Recombinant antigens are likely to represent the best source for producing a Chlamydia vaccine because of their ease of production and purification as compared to native sources. To this end, choosing an antigen which is conserved and expressed similarly across serovars would offer the greatest chance of inducing cross-serovar protection. While the use of whole Chlamydia, live-attenuated or inactivated, was the method of choice for early vaccination studies in the 1960s-1970s, the potential for worsening secondary infections has led researchers away from using these methods of vaccination. However, newer adjuvants and plasmid-less strains of Chlamydia have recently reinvigorated the search for a new Chlamydia vaccine that utilizes inactivated or live-attenuated Chlamydia, respectively.

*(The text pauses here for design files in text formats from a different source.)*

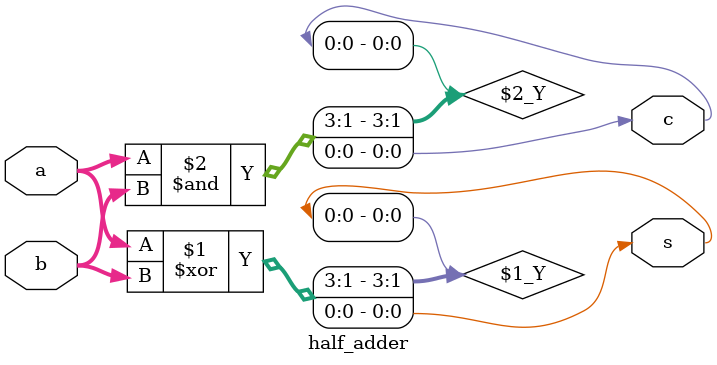
<source format=v>
`timescale 1ns / 1ps

module half_adder(a,b,s,c);
input [3:0]a,b;
output s,c;
assign s=a^b;       //sum gives the output as xor of the 2 inputs in half adder
assign c=a&b;       //carry gives the output as & of the 2 inputs in half adder
endmodule

</source>
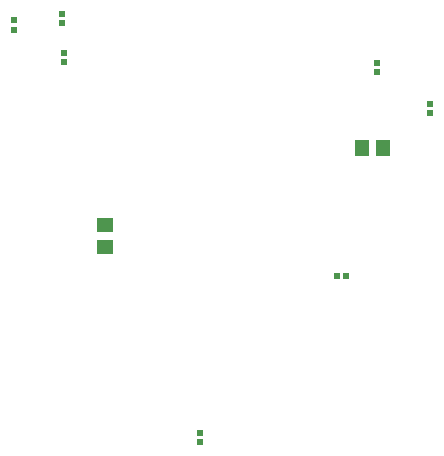
<source format=gbr>
G04 Layer_Color=128*
%FSLAX26Y26*%
%MOIN*%
%TF.FileFunction,Paste,Bot*%
%TF.Part,Single*%
G01*
G75*
%TA.AperFunction,SMDPad,CuDef*%
%ADD13R,0.020472X0.020472*%
%ADD14R,0.020472X0.020472*%
%ADD20R,0.057087X0.045276*%
%ADD51R,0.045276X0.057087*%
D13*
X1350276Y1248457D02*
D03*
X1381772D02*
D03*
D14*
X1484024Y1927709D02*
D03*
Y1959205D02*
D03*
X894181Y725874D02*
D03*
Y694378D02*
D03*
X436024Y2089709D02*
D03*
Y2121205D02*
D03*
X274000Y2068252D02*
D03*
Y2099748D02*
D03*
X442024Y1991205D02*
D03*
Y1959709D02*
D03*
X1663024Y1822205D02*
D03*
Y1790709D02*
D03*
D20*
X578024Y1416890D02*
D03*
Y1346024D02*
D03*
D51*
X1504457Y1674457D02*
D03*
X1433591D02*
D03*
%TF.MD5,b91c5f922546935b2d2f4bac70930d14*%
M02*

</source>
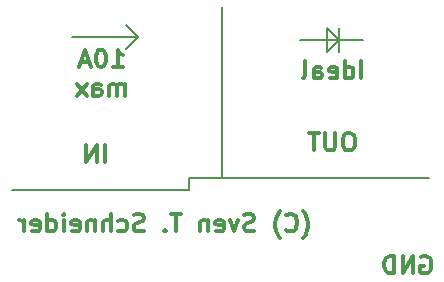
<source format=gbo>
G04 #@! TF.FileFunction,Legend,Bot*
%FSLAX46Y46*%
G04 Gerber Fmt 4.6, Leading zero omitted, Abs format (unit mm)*
G04 Created by KiCad (PCBNEW 0.201511171411+6319~30~ubuntu15.10.1-product) date Fr 04 Dez 2015 11:52:51 CET*
%MOMM*%
G01*
G04 APERTURE LIST*
%ADD10C,0.100000*%
%ADD11C,0.300000*%
%ADD12C,0.200000*%
G04 APERTURE END LIST*
D10*
D11*
X173004285Y-80498000D02*
X173075713Y-80426571D01*
X173218570Y-80212286D01*
X173289999Y-80069429D01*
X173361428Y-79855143D01*
X173432856Y-79498000D01*
X173432856Y-79212286D01*
X173361428Y-78855143D01*
X173289999Y-78640857D01*
X173218570Y-78498000D01*
X173075713Y-78283714D01*
X173004285Y-78212286D01*
X171575713Y-79783714D02*
X171647142Y-79855143D01*
X171861428Y-79926571D01*
X172004285Y-79926571D01*
X172218570Y-79855143D01*
X172361428Y-79712286D01*
X172432856Y-79569429D01*
X172504285Y-79283714D01*
X172504285Y-79069429D01*
X172432856Y-78783714D01*
X172361428Y-78640857D01*
X172218570Y-78498000D01*
X172004285Y-78426571D01*
X171861428Y-78426571D01*
X171647142Y-78498000D01*
X171575713Y-78569429D01*
X171075713Y-80498000D02*
X171004285Y-80426571D01*
X170861428Y-80212286D01*
X170789999Y-80069429D01*
X170718570Y-79855143D01*
X170647142Y-79498000D01*
X170647142Y-79212286D01*
X170718570Y-78855143D01*
X170789999Y-78640857D01*
X170861428Y-78498000D01*
X171004285Y-78283714D01*
X171075713Y-78212286D01*
X168861428Y-79855143D02*
X168647142Y-79926571D01*
X168289999Y-79926571D01*
X168147142Y-79855143D01*
X168075713Y-79783714D01*
X168004285Y-79640857D01*
X168004285Y-79498000D01*
X168075713Y-79355143D01*
X168147142Y-79283714D01*
X168289999Y-79212286D01*
X168575713Y-79140857D01*
X168718571Y-79069429D01*
X168789999Y-78998000D01*
X168861428Y-78855143D01*
X168861428Y-78712286D01*
X168789999Y-78569429D01*
X168718571Y-78498000D01*
X168575713Y-78426571D01*
X168218571Y-78426571D01*
X168004285Y-78498000D01*
X167504285Y-78926571D02*
X167147142Y-79926571D01*
X166790000Y-78926571D01*
X165647143Y-79855143D02*
X165790000Y-79926571D01*
X166075714Y-79926571D01*
X166218571Y-79855143D01*
X166290000Y-79712286D01*
X166290000Y-79140857D01*
X166218571Y-78998000D01*
X166075714Y-78926571D01*
X165790000Y-78926571D01*
X165647143Y-78998000D01*
X165575714Y-79140857D01*
X165575714Y-79283714D01*
X166290000Y-79426571D01*
X164932857Y-78926571D02*
X164932857Y-79926571D01*
X164932857Y-79069429D02*
X164861429Y-78998000D01*
X164718571Y-78926571D01*
X164504286Y-78926571D01*
X164361429Y-78998000D01*
X164290000Y-79140857D01*
X164290000Y-79926571D01*
X162647143Y-78426571D02*
X161790000Y-78426571D01*
X162218571Y-79926571D02*
X162218571Y-78426571D01*
X161290000Y-79783714D02*
X161218572Y-79855143D01*
X161290000Y-79926571D01*
X161361429Y-79855143D01*
X161290000Y-79783714D01*
X161290000Y-79926571D01*
X159504286Y-79855143D02*
X159290000Y-79926571D01*
X158932857Y-79926571D01*
X158790000Y-79855143D01*
X158718571Y-79783714D01*
X158647143Y-79640857D01*
X158647143Y-79498000D01*
X158718571Y-79355143D01*
X158790000Y-79283714D01*
X158932857Y-79212286D01*
X159218571Y-79140857D01*
X159361429Y-79069429D01*
X159432857Y-78998000D01*
X159504286Y-78855143D01*
X159504286Y-78712286D01*
X159432857Y-78569429D01*
X159361429Y-78498000D01*
X159218571Y-78426571D01*
X158861429Y-78426571D01*
X158647143Y-78498000D01*
X157361429Y-79855143D02*
X157504286Y-79926571D01*
X157790000Y-79926571D01*
X157932858Y-79855143D01*
X158004286Y-79783714D01*
X158075715Y-79640857D01*
X158075715Y-79212286D01*
X158004286Y-79069429D01*
X157932858Y-78998000D01*
X157790000Y-78926571D01*
X157504286Y-78926571D01*
X157361429Y-78998000D01*
X156718572Y-79926571D02*
X156718572Y-78426571D01*
X156075715Y-79926571D02*
X156075715Y-79140857D01*
X156147144Y-78998000D01*
X156290001Y-78926571D01*
X156504286Y-78926571D01*
X156647144Y-78998000D01*
X156718572Y-79069429D01*
X155361429Y-78926571D02*
X155361429Y-79926571D01*
X155361429Y-79069429D02*
X155290001Y-78998000D01*
X155147143Y-78926571D01*
X154932858Y-78926571D01*
X154790001Y-78998000D01*
X154718572Y-79140857D01*
X154718572Y-79926571D01*
X153432858Y-79855143D02*
X153575715Y-79926571D01*
X153861429Y-79926571D01*
X154004286Y-79855143D01*
X154075715Y-79712286D01*
X154075715Y-79140857D01*
X154004286Y-78998000D01*
X153861429Y-78926571D01*
X153575715Y-78926571D01*
X153432858Y-78998000D01*
X153361429Y-79140857D01*
X153361429Y-79283714D01*
X154075715Y-79426571D01*
X152718572Y-79926571D02*
X152718572Y-78926571D01*
X152718572Y-78426571D02*
X152790001Y-78498000D01*
X152718572Y-78569429D01*
X152647144Y-78498000D01*
X152718572Y-78426571D01*
X152718572Y-78569429D01*
X151361429Y-79926571D02*
X151361429Y-78426571D01*
X151361429Y-79855143D02*
X151504286Y-79926571D01*
X151790000Y-79926571D01*
X151932858Y-79855143D01*
X152004286Y-79783714D01*
X152075715Y-79640857D01*
X152075715Y-79212286D01*
X152004286Y-79069429D01*
X151932858Y-78998000D01*
X151790000Y-78926571D01*
X151504286Y-78926571D01*
X151361429Y-78998000D01*
X150075715Y-79855143D02*
X150218572Y-79926571D01*
X150504286Y-79926571D01*
X150647143Y-79855143D01*
X150718572Y-79712286D01*
X150718572Y-79140857D01*
X150647143Y-78998000D01*
X150504286Y-78926571D01*
X150218572Y-78926571D01*
X150075715Y-78998000D01*
X150004286Y-79140857D01*
X150004286Y-79283714D01*
X150718572Y-79426571D01*
X149361429Y-79926571D02*
X149361429Y-78926571D01*
X149361429Y-79212286D02*
X149290001Y-79069429D01*
X149218572Y-78998000D01*
X149075715Y-78926571D01*
X148932858Y-78926571D01*
X177014000Y-71568571D02*
X176728286Y-71568571D01*
X176585428Y-71640000D01*
X176442571Y-71782857D01*
X176371143Y-72068571D01*
X176371143Y-72568571D01*
X176442571Y-72854286D01*
X176585428Y-72997143D01*
X176728286Y-73068571D01*
X177014000Y-73068571D01*
X177156857Y-72997143D01*
X177299714Y-72854286D01*
X177371143Y-72568571D01*
X177371143Y-72068571D01*
X177299714Y-71782857D01*
X177156857Y-71640000D01*
X177014000Y-71568571D01*
X175728285Y-71568571D02*
X175728285Y-72782857D01*
X175656857Y-72925714D01*
X175585428Y-72997143D01*
X175442571Y-73068571D01*
X175156857Y-73068571D01*
X175013999Y-72997143D01*
X174942571Y-72925714D01*
X174871142Y-72782857D01*
X174871142Y-71568571D01*
X174371142Y-71568571D02*
X173513999Y-71568571D01*
X173942570Y-73068571D02*
X173942570Y-71568571D01*
X156233714Y-74084571D02*
X156233714Y-72584571D01*
X155519428Y-74084571D02*
X155519428Y-72584571D01*
X154662285Y-74084571D01*
X154662285Y-72584571D01*
D12*
X166116000Y-75438000D02*
X166116000Y-60960000D01*
X163322000Y-75438000D02*
X183642000Y-75438000D01*
X163322000Y-76454000D02*
X163322000Y-75438000D01*
X148336000Y-76454000D02*
X163322000Y-76454000D01*
D11*
X183006857Y-82054000D02*
X183149714Y-81982571D01*
X183364000Y-81982571D01*
X183578285Y-82054000D01*
X183721143Y-82196857D01*
X183792571Y-82339714D01*
X183864000Y-82625429D01*
X183864000Y-82839714D01*
X183792571Y-83125429D01*
X183721143Y-83268286D01*
X183578285Y-83411143D01*
X183364000Y-83482571D01*
X183221143Y-83482571D01*
X183006857Y-83411143D01*
X182935428Y-83339714D01*
X182935428Y-82839714D01*
X183221143Y-82839714D01*
X182292571Y-83482571D02*
X182292571Y-81982571D01*
X181435428Y-83482571D01*
X181435428Y-81982571D01*
X180721142Y-83482571D02*
X180721142Y-81982571D01*
X180363999Y-81982571D01*
X180149714Y-82054000D01*
X180006856Y-82196857D01*
X179935428Y-82339714D01*
X179863999Y-82625429D01*
X179863999Y-82839714D01*
X179935428Y-83125429D01*
X180006856Y-83268286D01*
X180149714Y-83411143D01*
X180363999Y-83482571D01*
X180721142Y-83482571D01*
D12*
X175006000Y-64770000D02*
X176022000Y-63754000D01*
X175006000Y-62738000D02*
X175006000Y-64770000D01*
X176022000Y-63754000D02*
X175006000Y-62738000D01*
X176022000Y-64770000D02*
X176022000Y-63754000D01*
X176022000Y-62738000D02*
X176022000Y-64770000D01*
X172720000Y-63754000D02*
X178054000Y-63754000D01*
D11*
X156884571Y-66026571D02*
X157741714Y-66026571D01*
X157313142Y-66026571D02*
X157313142Y-64526571D01*
X157455999Y-64740857D01*
X157598857Y-64883714D01*
X157741714Y-64955143D01*
X155956000Y-64526571D02*
X155813143Y-64526571D01*
X155670286Y-64598000D01*
X155598857Y-64669429D01*
X155527428Y-64812286D01*
X155456000Y-65098000D01*
X155456000Y-65455143D01*
X155527428Y-65740857D01*
X155598857Y-65883714D01*
X155670286Y-65955143D01*
X155813143Y-66026571D01*
X155956000Y-66026571D01*
X156098857Y-65955143D01*
X156170286Y-65883714D01*
X156241714Y-65740857D01*
X156313143Y-65455143D01*
X156313143Y-65098000D01*
X156241714Y-64812286D01*
X156170286Y-64669429D01*
X156098857Y-64598000D01*
X155956000Y-64526571D01*
X154884572Y-65598000D02*
X154170286Y-65598000D01*
X155027429Y-66026571D02*
X154527429Y-64526571D01*
X154027429Y-66026571D01*
X157884571Y-68426571D02*
X157884571Y-67426571D01*
X157884571Y-67569429D02*
X157813143Y-67498000D01*
X157670285Y-67426571D01*
X157456000Y-67426571D01*
X157313143Y-67498000D01*
X157241714Y-67640857D01*
X157241714Y-68426571D01*
X157241714Y-67640857D02*
X157170285Y-67498000D01*
X157027428Y-67426571D01*
X156813143Y-67426571D01*
X156670285Y-67498000D01*
X156598857Y-67640857D01*
X156598857Y-68426571D01*
X155241714Y-68426571D02*
X155241714Y-67640857D01*
X155313143Y-67498000D01*
X155456000Y-67426571D01*
X155741714Y-67426571D01*
X155884571Y-67498000D01*
X155241714Y-68355143D02*
X155384571Y-68426571D01*
X155741714Y-68426571D01*
X155884571Y-68355143D01*
X155956000Y-68212286D01*
X155956000Y-68069429D01*
X155884571Y-67926571D01*
X155741714Y-67855143D01*
X155384571Y-67855143D01*
X155241714Y-67783714D01*
X154670285Y-68426571D02*
X153884571Y-67426571D01*
X154670285Y-67426571D02*
X153884571Y-68426571D01*
X177906857Y-66972571D02*
X177906857Y-65472571D01*
X176549714Y-66972571D02*
X176549714Y-65472571D01*
X176549714Y-66901143D02*
X176692571Y-66972571D01*
X176978285Y-66972571D01*
X177121143Y-66901143D01*
X177192571Y-66829714D01*
X177264000Y-66686857D01*
X177264000Y-66258286D01*
X177192571Y-66115429D01*
X177121143Y-66044000D01*
X176978285Y-65972571D01*
X176692571Y-65972571D01*
X176549714Y-66044000D01*
X175264000Y-66901143D02*
X175406857Y-66972571D01*
X175692571Y-66972571D01*
X175835428Y-66901143D01*
X175906857Y-66758286D01*
X175906857Y-66186857D01*
X175835428Y-66044000D01*
X175692571Y-65972571D01*
X175406857Y-65972571D01*
X175264000Y-66044000D01*
X175192571Y-66186857D01*
X175192571Y-66329714D01*
X175906857Y-66472571D01*
X173906857Y-66972571D02*
X173906857Y-66186857D01*
X173978286Y-66044000D01*
X174121143Y-65972571D01*
X174406857Y-65972571D01*
X174549714Y-66044000D01*
X173906857Y-66901143D02*
X174049714Y-66972571D01*
X174406857Y-66972571D01*
X174549714Y-66901143D01*
X174621143Y-66758286D01*
X174621143Y-66615429D01*
X174549714Y-66472571D01*
X174406857Y-66401143D01*
X174049714Y-66401143D01*
X173906857Y-66329714D01*
X172978285Y-66972571D02*
X173121143Y-66901143D01*
X173192571Y-66758286D01*
X173192571Y-65472571D01*
D12*
X159004000Y-63500000D02*
X157988000Y-62484000D01*
X159004000Y-63500000D02*
X157988000Y-64516000D01*
X153416000Y-63500000D02*
X159004000Y-63500000D01*
M02*

</source>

One question that may be worth asking is should a Chlamydia vaccine include antigens that are upregulated during the persistent stage of its developmental cycle. Under certain external stresses, such as immune pressure, Chlamydia can convert into what is known as a persistent form. In this non-infectious, non-replicating, but viable state, Chlamydia establishes a chronic infection to which the immune system responds as low grade inflammation that can eventually lead to scarring. In this state, Chlamydia adopts a different transcriptome. Many genes that encode for immunodominant antigens such as MOMP and Pmps are downregulated - presumably to hide from immune surveillance. It is unknown whether this differential transcriptome leads to the presentation of a different set of T cell antigens, and whether this temporal change in immunoproteome alters the effectiveness of immune responses primed with classical EB or reticulate body (RB) antigens. Potentially important parallels can be drawn from vaccine research against other intracellular pathogens such as Mtb. Following an initial acute infection, Mtb transforms into a non-replicating, persistent state with low metabolic activity within macrophages. In this latent stage, Mtb has a different transcription profile where genes encoding the Ag85 family (immunodominant antigens widely used as vaccine antigens) are downregulated to low levels. Interestingly, multi-stage Mtb vaccines consisting of both early and latency-associated antigens are demonstrably better than vaccines formulated with early stage antigens alone in multiple mouse models of latent tuberculosis. Whether Chlamydia also has a different antigen repertoire during persistence remains to be investigated, and, given the pathological implications of persistent infections, the merit of a multi-stage Chlamydia vaccine consisting of EB, RB, and persistence-associated antigens needs to be discussed within the field.

Summary

Six decades of vaccine research encompassing advances in genetics, mucosal immunity, and adjuvant development have led to the evaluation of a large number of potential antigens and adjuvants for a human C. trachomatis vaccine. The mouse model has been, and will continue to be, essential for preclinical vaccine development and should be sufficient to move C. trachomatis vaccines into clinical trials. Future efforts, however, will be required for the identification of specific immune mechanisms of protection and dependable markers of protective immunity in humans, and this could be achieved with wider use of the pig and non-human primate models which more closely resemble the human. The field is cautiously optimistic as the first wave of C. trachomatis vaccines enter clinical trials.